Волькер вырвался из хватки старика.
— Я знаю, что это.
— Тогда ты не совсем невежа.
— Почему я здесь? Что это за место?
Старый дуардин, вспыхнув, ткнул толстым пальцем в грудь Волькера.
— Это место священно, умги. Место только для тех, кто ищет его. И это не ты.
Горячность ошеломила Волькера.
— Я не хотел никого обидеть, — начал он, запинаясь, на хазалиде.
— Не марай наш язык своим скверным произношением! — прорычал дуардин, капли слюны забрызгали его бороду. — Если должен говорить, пользуйся собственным языком! Ты не берешь чужие инструменты — так почему, не стесняясь, заимствуешь слова? — Он снова ткнул Волькера пальцем. — Ты, значит, вор?

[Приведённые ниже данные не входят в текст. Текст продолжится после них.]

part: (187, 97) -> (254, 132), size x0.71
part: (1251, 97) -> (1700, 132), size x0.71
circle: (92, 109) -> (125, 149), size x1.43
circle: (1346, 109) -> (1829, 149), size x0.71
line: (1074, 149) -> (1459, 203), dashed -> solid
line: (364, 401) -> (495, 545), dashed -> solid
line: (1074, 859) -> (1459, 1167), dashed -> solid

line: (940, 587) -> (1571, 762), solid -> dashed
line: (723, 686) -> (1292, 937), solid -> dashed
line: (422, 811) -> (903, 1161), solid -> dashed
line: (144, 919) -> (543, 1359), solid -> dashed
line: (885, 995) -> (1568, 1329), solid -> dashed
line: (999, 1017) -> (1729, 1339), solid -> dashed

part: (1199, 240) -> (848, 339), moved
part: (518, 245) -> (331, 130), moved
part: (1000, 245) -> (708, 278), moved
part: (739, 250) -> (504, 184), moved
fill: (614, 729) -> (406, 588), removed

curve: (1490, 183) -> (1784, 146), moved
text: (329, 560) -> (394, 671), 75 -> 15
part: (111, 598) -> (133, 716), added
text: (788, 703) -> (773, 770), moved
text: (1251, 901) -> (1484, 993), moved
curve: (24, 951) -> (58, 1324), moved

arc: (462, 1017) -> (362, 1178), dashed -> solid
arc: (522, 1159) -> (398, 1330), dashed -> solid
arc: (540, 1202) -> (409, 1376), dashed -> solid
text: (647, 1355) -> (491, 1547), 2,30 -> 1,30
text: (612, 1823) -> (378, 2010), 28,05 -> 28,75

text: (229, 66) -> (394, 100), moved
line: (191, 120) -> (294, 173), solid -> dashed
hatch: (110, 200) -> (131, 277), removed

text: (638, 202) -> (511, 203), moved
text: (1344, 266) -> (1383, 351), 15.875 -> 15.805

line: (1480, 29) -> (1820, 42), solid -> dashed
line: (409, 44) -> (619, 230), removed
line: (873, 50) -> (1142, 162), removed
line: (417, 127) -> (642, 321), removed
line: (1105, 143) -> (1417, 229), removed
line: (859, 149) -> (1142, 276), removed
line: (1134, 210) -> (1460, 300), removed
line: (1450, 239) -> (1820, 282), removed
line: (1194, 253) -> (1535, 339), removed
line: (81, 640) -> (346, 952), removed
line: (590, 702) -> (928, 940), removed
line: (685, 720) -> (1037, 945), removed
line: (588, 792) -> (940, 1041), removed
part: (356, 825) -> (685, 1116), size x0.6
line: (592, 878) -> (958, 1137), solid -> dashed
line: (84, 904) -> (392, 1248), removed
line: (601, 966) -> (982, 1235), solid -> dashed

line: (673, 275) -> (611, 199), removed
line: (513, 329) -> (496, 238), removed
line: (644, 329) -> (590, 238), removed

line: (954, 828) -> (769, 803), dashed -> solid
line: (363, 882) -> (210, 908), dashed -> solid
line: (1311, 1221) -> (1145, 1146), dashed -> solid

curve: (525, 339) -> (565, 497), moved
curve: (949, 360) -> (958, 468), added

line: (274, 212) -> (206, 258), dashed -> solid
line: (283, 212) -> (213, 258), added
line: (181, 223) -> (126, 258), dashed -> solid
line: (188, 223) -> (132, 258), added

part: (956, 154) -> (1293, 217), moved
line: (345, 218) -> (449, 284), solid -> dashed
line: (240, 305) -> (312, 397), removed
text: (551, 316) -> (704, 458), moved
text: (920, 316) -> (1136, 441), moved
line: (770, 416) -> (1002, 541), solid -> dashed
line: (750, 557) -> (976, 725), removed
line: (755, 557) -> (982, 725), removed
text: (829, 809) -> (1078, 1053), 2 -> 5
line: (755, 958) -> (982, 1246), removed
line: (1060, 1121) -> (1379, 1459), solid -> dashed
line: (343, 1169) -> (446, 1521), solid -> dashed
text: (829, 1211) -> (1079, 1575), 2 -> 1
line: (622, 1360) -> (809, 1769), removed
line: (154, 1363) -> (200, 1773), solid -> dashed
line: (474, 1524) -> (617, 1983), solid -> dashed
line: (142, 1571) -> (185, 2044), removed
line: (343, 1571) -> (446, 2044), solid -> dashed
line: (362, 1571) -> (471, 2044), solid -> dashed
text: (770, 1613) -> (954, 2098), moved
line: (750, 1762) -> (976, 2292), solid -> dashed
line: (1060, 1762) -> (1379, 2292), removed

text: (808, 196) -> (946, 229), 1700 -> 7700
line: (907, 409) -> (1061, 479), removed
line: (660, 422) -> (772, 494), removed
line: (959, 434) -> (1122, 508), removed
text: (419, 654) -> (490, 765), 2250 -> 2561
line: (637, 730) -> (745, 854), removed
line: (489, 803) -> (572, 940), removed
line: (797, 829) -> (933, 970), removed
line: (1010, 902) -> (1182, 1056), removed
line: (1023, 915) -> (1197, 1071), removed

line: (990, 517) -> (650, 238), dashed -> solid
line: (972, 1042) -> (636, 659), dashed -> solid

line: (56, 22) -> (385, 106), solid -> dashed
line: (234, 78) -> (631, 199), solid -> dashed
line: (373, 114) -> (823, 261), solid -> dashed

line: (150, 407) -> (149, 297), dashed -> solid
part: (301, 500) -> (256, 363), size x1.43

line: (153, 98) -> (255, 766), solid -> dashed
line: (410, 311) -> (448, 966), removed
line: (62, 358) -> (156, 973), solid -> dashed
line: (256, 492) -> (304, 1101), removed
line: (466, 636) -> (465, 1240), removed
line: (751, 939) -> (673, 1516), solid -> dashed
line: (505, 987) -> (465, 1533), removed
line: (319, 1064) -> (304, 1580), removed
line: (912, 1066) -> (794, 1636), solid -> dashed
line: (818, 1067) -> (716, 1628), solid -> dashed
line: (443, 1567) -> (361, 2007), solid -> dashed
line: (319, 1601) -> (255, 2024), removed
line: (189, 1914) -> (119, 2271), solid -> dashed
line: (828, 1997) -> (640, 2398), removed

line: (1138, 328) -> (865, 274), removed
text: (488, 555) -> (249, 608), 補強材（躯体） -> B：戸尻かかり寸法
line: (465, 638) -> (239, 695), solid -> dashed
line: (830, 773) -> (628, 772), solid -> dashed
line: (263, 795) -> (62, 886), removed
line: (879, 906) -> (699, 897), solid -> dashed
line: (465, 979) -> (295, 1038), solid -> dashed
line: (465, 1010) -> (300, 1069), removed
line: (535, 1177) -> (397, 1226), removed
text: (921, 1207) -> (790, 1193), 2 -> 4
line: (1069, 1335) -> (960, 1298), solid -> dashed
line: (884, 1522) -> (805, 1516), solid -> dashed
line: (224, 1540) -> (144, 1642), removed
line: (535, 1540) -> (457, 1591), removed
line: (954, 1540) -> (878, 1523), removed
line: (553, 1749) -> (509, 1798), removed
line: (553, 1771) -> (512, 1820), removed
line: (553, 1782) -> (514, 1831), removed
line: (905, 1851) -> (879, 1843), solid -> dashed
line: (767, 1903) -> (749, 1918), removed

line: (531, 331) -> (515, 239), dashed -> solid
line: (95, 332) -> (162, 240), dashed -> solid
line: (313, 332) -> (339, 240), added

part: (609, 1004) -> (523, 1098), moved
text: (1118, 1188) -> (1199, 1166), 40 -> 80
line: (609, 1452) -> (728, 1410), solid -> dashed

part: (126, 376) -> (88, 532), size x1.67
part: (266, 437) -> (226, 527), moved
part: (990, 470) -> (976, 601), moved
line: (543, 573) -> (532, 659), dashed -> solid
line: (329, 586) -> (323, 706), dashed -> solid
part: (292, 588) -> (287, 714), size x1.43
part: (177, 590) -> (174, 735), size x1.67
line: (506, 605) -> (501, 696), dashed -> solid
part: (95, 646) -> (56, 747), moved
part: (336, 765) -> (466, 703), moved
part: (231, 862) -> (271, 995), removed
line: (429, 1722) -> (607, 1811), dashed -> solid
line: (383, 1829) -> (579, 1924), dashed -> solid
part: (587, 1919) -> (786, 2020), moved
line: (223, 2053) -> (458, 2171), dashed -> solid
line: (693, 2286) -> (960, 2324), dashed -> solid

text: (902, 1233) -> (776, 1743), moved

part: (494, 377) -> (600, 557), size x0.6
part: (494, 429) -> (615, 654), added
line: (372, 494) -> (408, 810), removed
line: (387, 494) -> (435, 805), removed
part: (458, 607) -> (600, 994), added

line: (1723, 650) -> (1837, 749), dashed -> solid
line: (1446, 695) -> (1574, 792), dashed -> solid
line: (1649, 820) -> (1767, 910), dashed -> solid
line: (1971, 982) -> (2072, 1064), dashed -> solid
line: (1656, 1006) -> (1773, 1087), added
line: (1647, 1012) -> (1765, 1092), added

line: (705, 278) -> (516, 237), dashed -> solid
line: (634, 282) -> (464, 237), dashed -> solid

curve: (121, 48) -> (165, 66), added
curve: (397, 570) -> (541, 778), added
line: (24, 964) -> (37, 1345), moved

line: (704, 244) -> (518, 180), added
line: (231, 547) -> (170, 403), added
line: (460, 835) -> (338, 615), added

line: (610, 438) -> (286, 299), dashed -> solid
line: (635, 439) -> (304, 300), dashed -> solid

Волькер затряс головой, но ответить не успел — глубокий голос сделал это за него:
— Он не вор, Вали, сын мой. Не больше вор, чем Зигмар или Шесть Кузнецов. Не больше, чем любой из искавших это место, чтобы научиться тому, чему я могу научить их.
Старый дуардин — Вали — отступил, склонив голову, но с видом весьма недовольным. Волькер медленно обернулся. Он чувствовал силу стоящего позади него существа, как чувствуют жар, рвущийся из топки. Движимый инстинктом, он опустился на одно колено и тоже склонил голову, успев лишь мельком увидеть массивную кряжистую фигуру.
— Поднимись, сын Азира, — пророкотал бог. Голос его пробирал насквозь, как дрожание бьющего по металлу молота, поднимая на ноги. Волькер чувствовал себя одновременно ошпаренным и застывшим, точно металлический брусок, сперва раскаленный в огне, а потом опущенный в воду. Податливым, но хрупким, как будто каждое слово бога ломало его — и придавало новую форму.
Здесь витали тепло — и доброта. Уважение ремесленников, мастеров своего дела. Но и затаившаяся свирепость, порождающая примитивный, первобытный страх в самых недрах души. Волькер попытался отгородиться от этого страха, сконцентрироваться на том, что видит. Он никогда еще не встречался с богом, и в паутину благоговейного трепета, граничащего с паникой, вплеталась тонкая нить любопытства.
Грунгни определенно был дуардином, но дуардином размером с огора. Он напомнил Волькеру одну из огромных статуй, что стояли вдоль путей, прорубленных Обездоленными под городом. Одеждой богу служил грязный латаный-перелатаный фартук на голое тело. Толстые руки он скрестил на груди, подобной пороховой бочке. Мощный бог твердо стоял на довольно кривых ногах. Эти ноги потрясли Волькера больше, чем что-либо другое в божественной внешности, больше даже, чем борода из дыма и шевелюра из огня. Невозможно было поверить, что эти маленькие изогнутые ножки способны поддерживать столь массивное тело.
Грунгни хмыкнул:
— Их мне сломали давным-давно. — Наклонившись, он похлопал себя по бедру. — Моим собственным топором, ни больше ни меньше. За это оскорбление я пытался расплатиться целую вечность.